*Task*: What is needed here is a faithful repeat of every entry, with no character changed.

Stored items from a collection

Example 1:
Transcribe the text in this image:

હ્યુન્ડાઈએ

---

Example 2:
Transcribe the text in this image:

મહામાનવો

*Response for this exercise*:
Example 1:
Transcribe the text in this image:

હ્યુન્ડાઈએ

---

Example 2:
Transcribe the text in this image:

મહામાનવો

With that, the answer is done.